Pekan Imunisasi Dunia

Latar Belakang Pekan Imunisasi Dunia

 

Sebuah studi yang dipimpin oleh Organisasi Kesehatan Dunia (WHO) mengungkapkan bahwa upaya imunisasi secara global selama 50 tahun terakhir telah menyelamatkan sekitar 154 juta jiwa, dimana 101 juta diantaranya adalah bayi. Angka tersebut setara dengan menyelamatkan 6 jiwa setiap menit setiap tahun. Studi ini menunjukkan bahwa imunisasi adalah kontribusi terbesar dari berbagai intervensi kesehatan lainnya untuk memastikan bayi tidak hanya merayakan ulang tahun pertama mereka tetapi juga terus menjalani kehidupan yang sehat hingga dewasa. Meskipun keberhasilan program imunisasi telah banyak terdokumentasi, namun besarnya manfaat imunisasi belum sepenuhnya diterima oleh sebagian masyarakat. Berdasarkan data global tahun 2025, sebanyak 14,3 juta anak belum mendapatkan imunisasi. Sedangkan data rutin Kemenkes Tahun 2023-2025 menunjukkan bahwa Indonesia memiliki total 2,2 juta anak yang belum mendapatkan imunisasi sama sekali (zero dose). Jika situasi ini terus dibiarkan, maka ancaman Kejadian Luar Biasa (KLB) berbagai penyakit berbahaya tidak dapat dihindari lagi. Untuk meningkatkan kembali kesadaran masyarakat dan dukungan berbagai pihak pada program imunisasi, sejak Mei 2012, World Health Assembly (WHA) telah memprakarsai Pekan Imunisasi Dunia (PID) yang diperingati pada pekan terakhir bulan April (24 – 30 April). PID menjadi momentum strategis yang dapat digunakan oleh seluruh komponen bangsa untuk meningkatkan kembali perhatian dan kepedulian masyarakat bahwa imunisasi hingga saat ini masih menjadi upaya preventif terbaik dan paling efisien dalam perwujudan kualitas kesehatan masyarakat Indonesia.

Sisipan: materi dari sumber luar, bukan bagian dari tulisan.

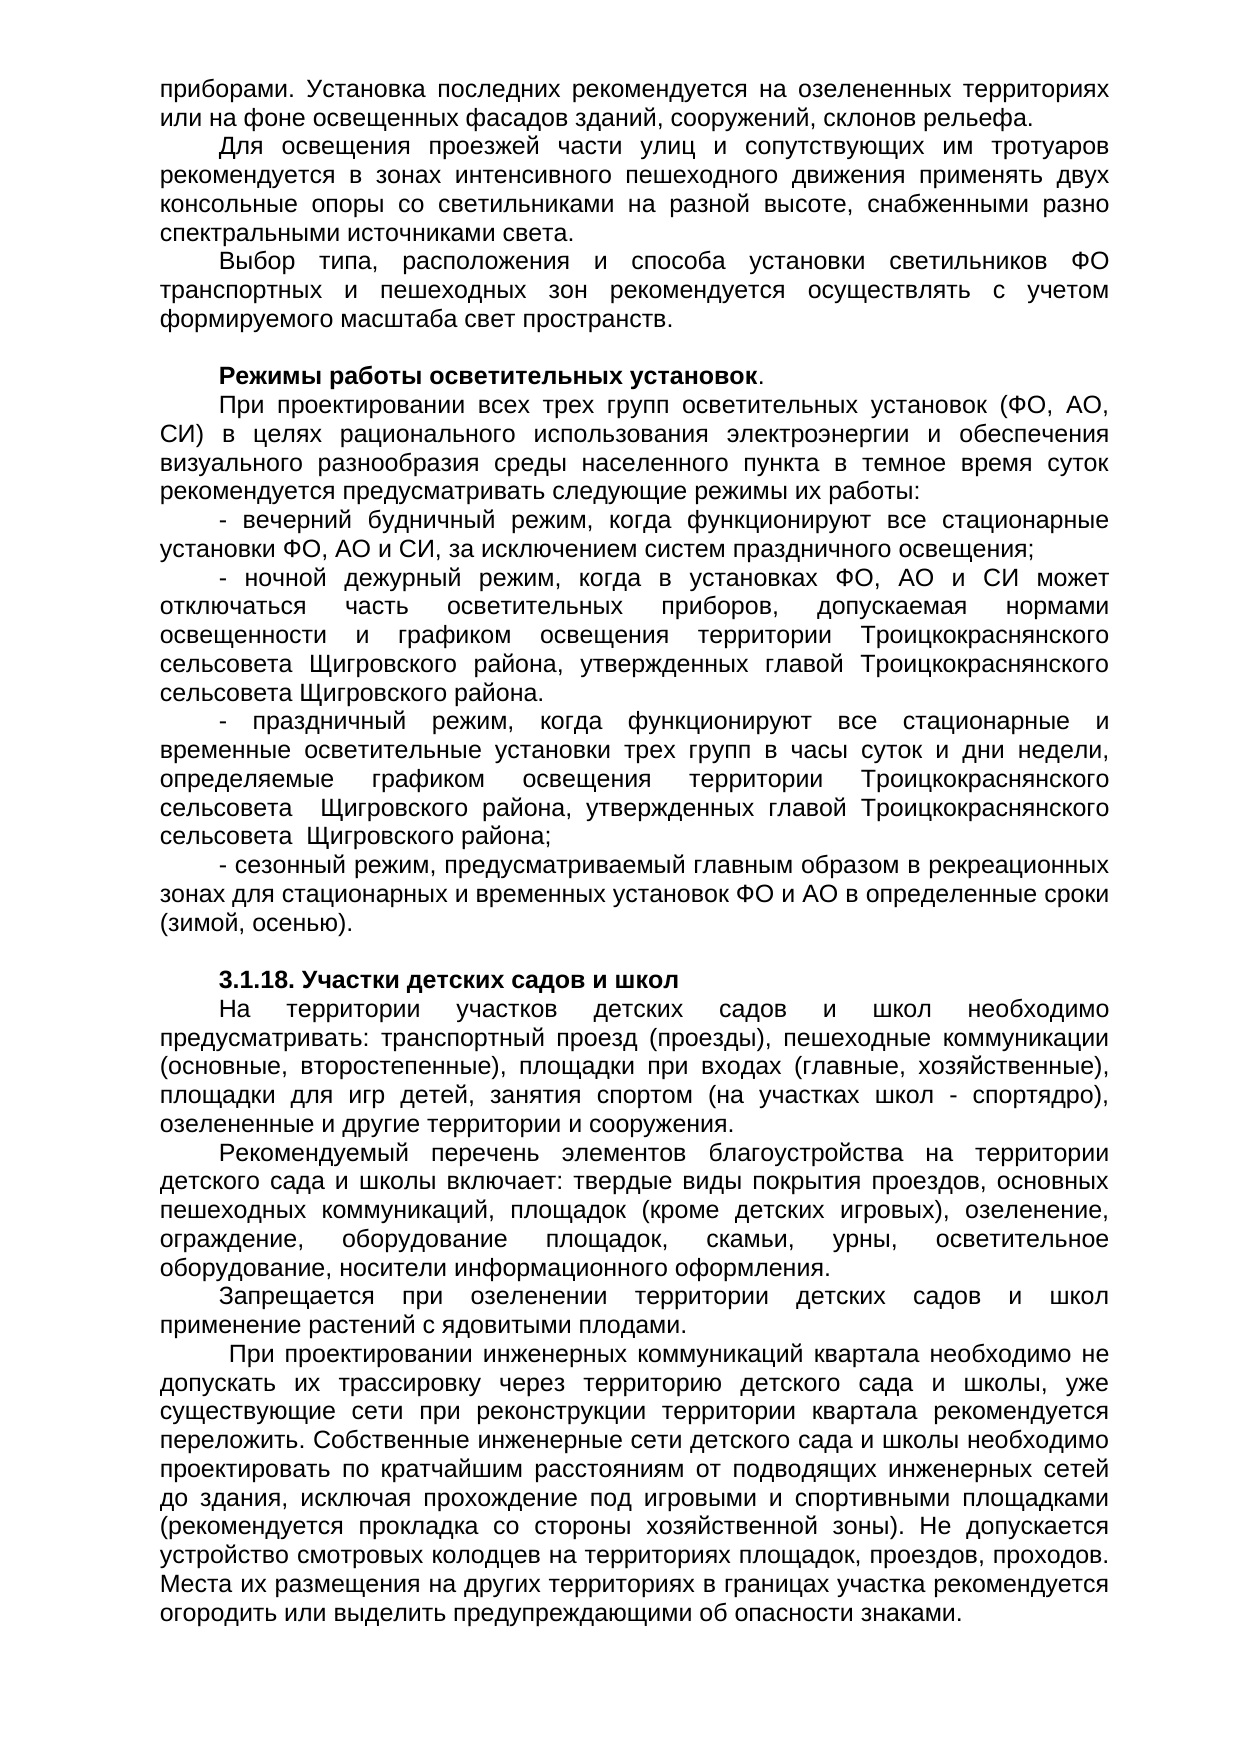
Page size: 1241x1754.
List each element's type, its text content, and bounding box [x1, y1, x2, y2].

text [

Situasi capaian program imunisasi Indonesia saat ini tidak cukup baik. Hal ini disebabkan:

  1. Tren cakupan imunisasi bayi lengkap tahun 2023-2025 cenderung menurun yaitu 95,4% pada tahun 2023; 87,8% pada tahun 2024 dan 80,2% pada tahun 2025. 

  2. Terdapat peningkatan angka anak Indonesia dengan dosis nol DPT-HB-Hib (belum lengkap atau belum menerima imunisasi dosis pertama DPT) dari 372 ribu pada tahun 2023 menjadi 951 ribu pada tahun 2025. 

  3. Terdapat peningkatan kejadian KLB PD3I pada tahun 2025 antara lain KLB Campak di 79 kab/kota di 16 provinsi; KLB Difteri di 68 Kab/Kota di 21 Provinsi; dan 283 KLB Pertusis di 131 Kab/Kota di 26 provinsi.

Beberapa tantangan yang ditemukan antara lain

  1. Kurangnya kesadaran dan pemahaman masyarakat tentang bahaya PD3I, manfaat imunisasi untuk mencegah PD3I, dan jadwal imunisasi lengkap sesuai siklus hidup.

  2. Persepsi negatif terhadap imunisasi antara lain, banyaknya rumor negatif terkait imunisasi: imunisasi tidak aman, vaksin tidak berkualitas, menyebabkan kemandulan dan autisme, takut adanya efek simpang/KIPI dan lain-lain.

  3. Keterlambatan penyediaan beberapa jenis vaksin dan manajemen pengelolaan vaksin yang kurang optimal.

  4. Keterbatasan sumber daya penganggaran dalam operasional program imunisasi 

  5. Belum meratanya kompetensi petugas imunisasi dan keterbatasan SDM karena beban ganda pekerjaan dan turn over petugas terlalu cepat

  6. Belum optimalnya koordinasi lintas program dan lintas sektor dalam pelaksanaan imunisasi.